Record excerpts:
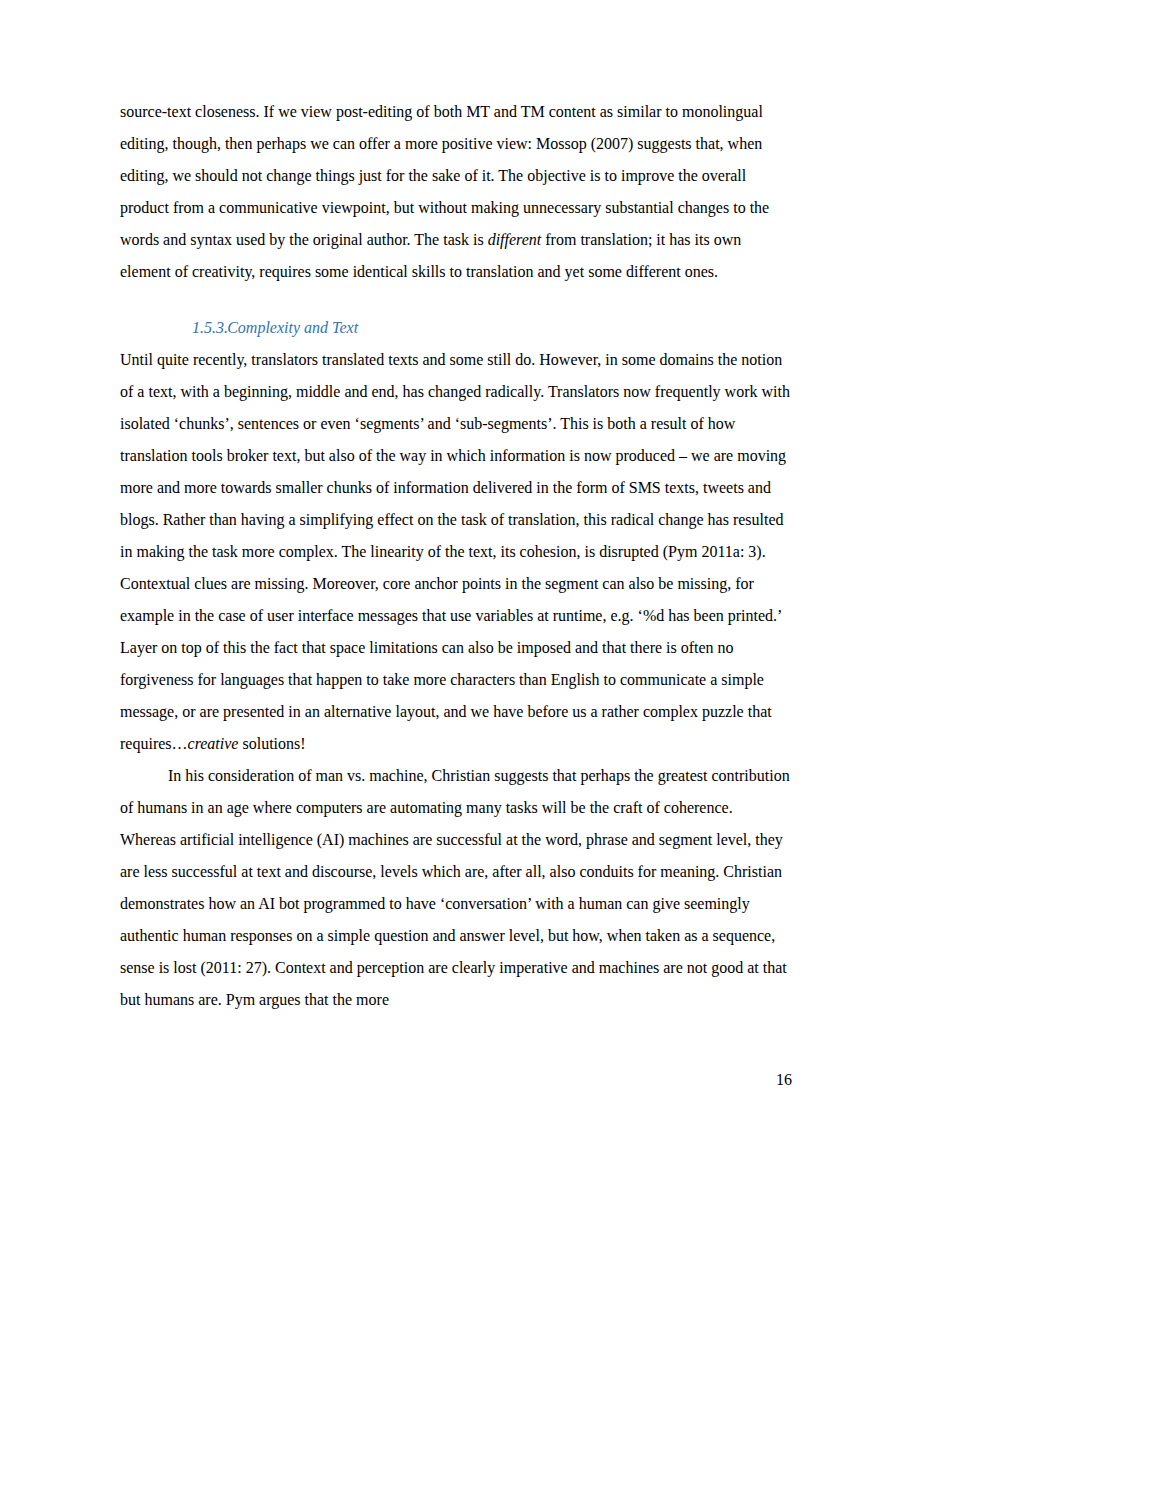source-text closeness. If we view post-editing of both MT and TM content as similar to monolingual editing, though, then perhaps we can offer a more positive view: Mossop (2007) suggests that, when editing, we should not change things just for the sake of it. The objective is to improve the overall product from a communicative viewpoint, but without making unnecessary substantial changes to the words and syntax used by the original author. The task is different from translation; it has its own element of creativity, requires some identical skills to translation and yet some different ones.
1.5.3. Complexity and Text
Until quite recently, translators translated texts and some still do. However, in some domains the notion of a text, with a beginning, middle and end, has changed radically. Translators now frequently work with isolated ‘chunks’, sentences or even ‘segments’ and ‘sub-segments’. This is both a result of how translation tools broker text, but also of the way in which information is now produced – we are moving more and more towards smaller chunks of information delivered in the form of SMS texts, tweets and blogs. Rather than having a simplifying effect on the task of translation, this radical change has resulted in making the task more complex. The linearity of the text, its cohesion, is disrupted (Pym 2011a: 3). Contextual clues are missing. Moreover, core anchor points in the segment can also be missing, for example in the case of user interface messages that use variables at runtime, e.g. ‘%d has been printed.’ Layer on top of this the fact that space limitations can also be imposed and that there is often no forgiveness for languages that happen to take more characters than English to communicate a simple message, or are presented in an alternative layout, and we have before us a rather complex puzzle that requires…creative solutions!
In his consideration of man vs. machine, Christian suggests that perhaps the greatest contribution of humans in an age where computers are automating many tasks will be the craft of coherence. Whereas artificial intelligence (AI) machines are successful at the word, phrase and segment level, they are less successful at text and discourse, levels which are, after all, also conduits for meaning. Christian demonstrates how an AI bot programmed to have ‘conversation’ with a human can give seemingly authentic human responses on a simple question and answer level, but how, when taken as a sequence, sense is lost (2011: 27). Context and perception are clearly imperative and machines are not good at that but humans are. Pym argues that the more
16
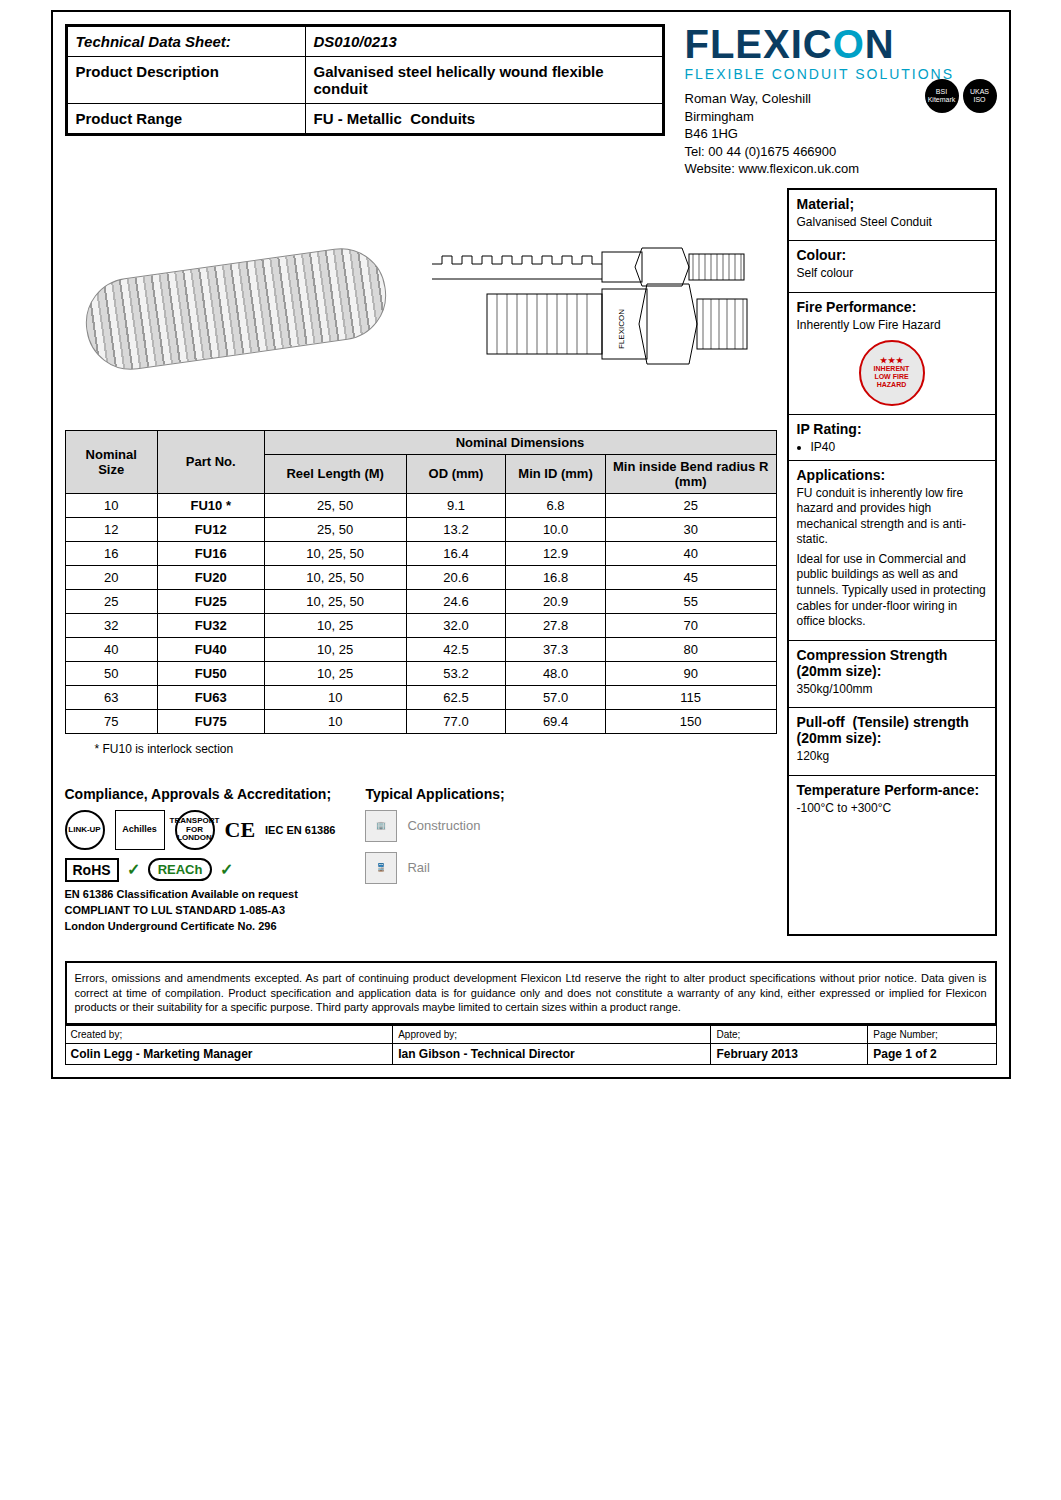| Technical Data Sheet: | DS010/0213 |
| Product Description | Galvanised steel helically wound flexible conduit |
| Product Range | FU - Metallic Conduits |
FLEXICON
FLEXIBLE CONDUIT SOLUTIONS
Roman Way, Coleshill
Birmingham
B46 1HG
Tel: 00 44 (0)1675 466900
Website: www.flexicon.uk.com
BSI
Kitemark
UKAS
ISO
FLEXICON
| Nominal Size | Part No. | Nominal Dimensions |
| --- | --- | --- |
| Reel Length (M) | OD (mm) | Min ID (mm) | Min inside Bend radius R (mm) |
| 10 | FU10 * | 25, 50 | 9.1 | 6.8 | 25 |
| 12 | FU12 | 25, 50 | 13.2 | 10.0 | 30 |
| 16 | FU16 | 10, 25, 50 | 16.4 | 12.9 | 40 |
| 20 | FU20 | 10, 25, 50 | 20.6 | 16.8 | 45 |
| 25 | FU25 | 10, 25, 50 | 24.6 | 20.9 | 55 |
| 32 | FU32 | 10, 25 | 32.0 | 27.8 | 70 |
| 40 | FU40 | 10, 25 | 42.5 | 37.3 | 80 |
| 50 | FU50 | 10, 25 | 53.2 | 48.0 | 90 |
| 63 | FU63 | 10 | 62.5 | 57.0 | 115 |
| 75 | FU75 | 10 | 77.0 | 69.4 | 150 |
* FU10 is interlock section
Compliance, Approvals & Accreditation;
LINK-UP
Achilles
TRANSPORT
FOR LONDON
CE
IEC EN 61386
RoHS✓ REACh✓
EN 61386 Classification Available on request
COMPLIANT TO LUL STANDARD 1-085-A3
London Underground Certificate No. 296
Typical Applications;
🏢
Construction
🚆
Rail
Material;
Galvanised Steel Conduit
Colour:
Self colour
Fire Performance:
Inherently Low Fire Hazard
★★★ INHERENT
LOW FIRE
HAZARD
IP Rating:
IP40
Applications:
FU conduit is inherently low fire hazard and provides high mechanical strength and is anti-static.
Ideal for use in Commercial and public buildings as well as and tunnels. Typically used in protecting cables for under-floor wiring in office blocks.
Compression Strength (20mm size):
350kg/100mm
Pull-off (Tensile) strength (20mm size):
120kg
Temperature Perform-ance:
-100°C to +300°C
Errors, omissions and amendments excepted. As part of continuing product development Flexicon Ltd reserve the right to alter product specifications without prior notice. Data given is correct at time of compilation. Product specification and application data is for guidance only and does not constitute a warranty of any kind, either expressed or implied for Flexicon products or their suitability for a specific purpose. Third party approvals maybe limited to certain sizes within a product range.
| Created by; | Approved by; | Date; | Page Number; |
| Colin Legg - Marketing Manager | Ian Gibson - Technical Director | February 2013 | Page 1 of 2 |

Task item: Leave the images out and transcribe the remaining data above word for word.

Written response:
source-text closeness. If we view post-editing of both MT and TM content as similar to monolingual editing, though, then perhaps we can offer a more positive view: Mossop (2007) suggests that, when editing, we should not change things just for the sake of it. The objective is to improve the overall product from a communicative viewpoint, but without making unnecessary substantial changes to the words and syntax used by the original author. The task is different from translation; it has its own element of creativity, requires some identical skills to translation and yet some different ones.
1.5.3. Complexity and Text
Until quite recently, translators translated texts and some still do. However, in some domains the notion of a text, with a beginning, middle and end, has changed radically. Translators now frequently work with isolated ‘chunks’, sentences or even ‘segments’ and ‘sub-segments’. This is both a result of how translation tools broker text, but also of the way in which information is now produced – we are moving more and more towards smaller chunks of information delivered in the form of SMS texts, tweets and blogs. Rather than having a simplifying effect on the task of translation, this radical change has resulted in making the task more complex. The linearity of the text, its cohesion, is disrupted (Pym 2011a: 3). Contextual clues are missing. Moreover, core anchor points in the segment can also be missing, for example in the case of user interface messages that use variables at runtime, e.g. ‘%d has been printed.’ Layer on top of this the fact that space limitations can also be imposed and that there is often no forgiveness for languages that happen to take more characters than English to communicate a simple message, or are presented in an alternative layout, and we have before us a rather complex puzzle that requires…creative solutions!
In his consideration of man vs. machine, Christian suggests that perhaps the greatest contribution of humans in an age where computers are automating many tasks will be the craft of coherence. Whereas artificial intelligence (AI) machines are successful at the word, phrase and segment level, they are less successful at text and discourse, levels which are, after all, also conduits for meaning. Christian demonstrates how an AI bot programmed to have ‘conversation’ with a human can give seemingly authentic human responses on a simple question and answer level, but how, when taken as a sequence, sense is lost (2011: 27). Context and perception are clearly imperative and machines are not good at that but humans are. Pym argues that the more
16
| Technical Data Sheet: | DS010/0213 |
| Product Description | Galvanised steel helically wound flexible conduit |
| Product Range | FU - Metallic Conduits |
FLEXICON
FLEXIBLE CONDUIT SOLUTIONS
Roman Way, Coleshill
Birmingham
B46 1HG
Tel: 00 44 (0)1675 466900
Website: www.flexicon.uk.com
BSI
Kitemark
UKAS
ISO
FLEXICON
| Nominal Size | Part No. | Nominal Dimensions |
| --- | --- | --- |
| Reel Length (M) | OD (mm) | Min ID (mm) | Min inside Bend radius R (mm) |
| 10 | FU10 * | 25, 50 | 9.1 | 6.8 | 25 |
| 12 | FU12 | 25, 50 | 13.2 | 10.0 | 30 |
| 16 | FU16 | 10, 25, 50 | 16.4 | 12.9 | 40 |
| 20 | FU20 | 10, 25, 50 | 20.6 | 16.8 | 45 |
| 25 | FU25 | 10, 25, 50 | 24.6 | 20.9 | 55 |
| 32 | FU32 | 10, 25 | 32.0 | 27.8 | 70 |
| 40 | FU40 | 10, 25 | 42.5 | 37.3 | 80 |
| 50 | FU50 | 10, 25 | 53.2 | 48.0 | 90 |
| 63 | FU63 | 10 | 62.5 | 57.0 | 115 |
| 75 | FU75 | 10 | 77.0 | 69.4 | 150 |
* FU10 is interlock section
Compliance, Approvals & Accreditation;
LINK-UP
Achilles
TRANSPORT
FOR LONDON
CE
IEC EN 61386
RoHS✓ REACh✓
EN 61386 Classification Available on request
COMPLIANT TO LUL STANDARD 1-085-A3
London Underground Certificate No. 296
Typical Applications;
🏢
Construction
🚆
Rail
Material;
Galvanised Steel Conduit
Colour:
Self colour
Fire Performance:
Inherently Low Fire Hazard
★★★ INHERENT
LOW FIRE
HAZARD
IP Rating:
IP40
Applications:
FU conduit is inherently low fire hazard and provides high mechanical strength and is anti-static.
Ideal for use in Commercial and public buildings as well as and tunnels. Typically used in protecting cables for under-floor wiring in office blocks.
Compression Strength (20mm size):
350kg/100mm
Pull-off (Tensile) strength (20mm size):
120kg
Temperature Perform-ance:
-100°C to +300°C
Errors, omissions and amendments excepted. As part of continuing product development Flexicon Ltd reserve the right to alter product specifications without prior notice. Data given is correct at time of compilation. Product specification and application data is for guidance only and does not constitute a warranty of any kind, either expressed or implied for Flexicon products or their suitability for a specific purpose. Third party approvals maybe limited to certain sizes within a product range.
| Created by; | Approved by; | Date; | Page Number; |
| Colin Legg - Marketing Manager | Ian Gibson - Technical Director | February 2013 | Page 1 of 2 |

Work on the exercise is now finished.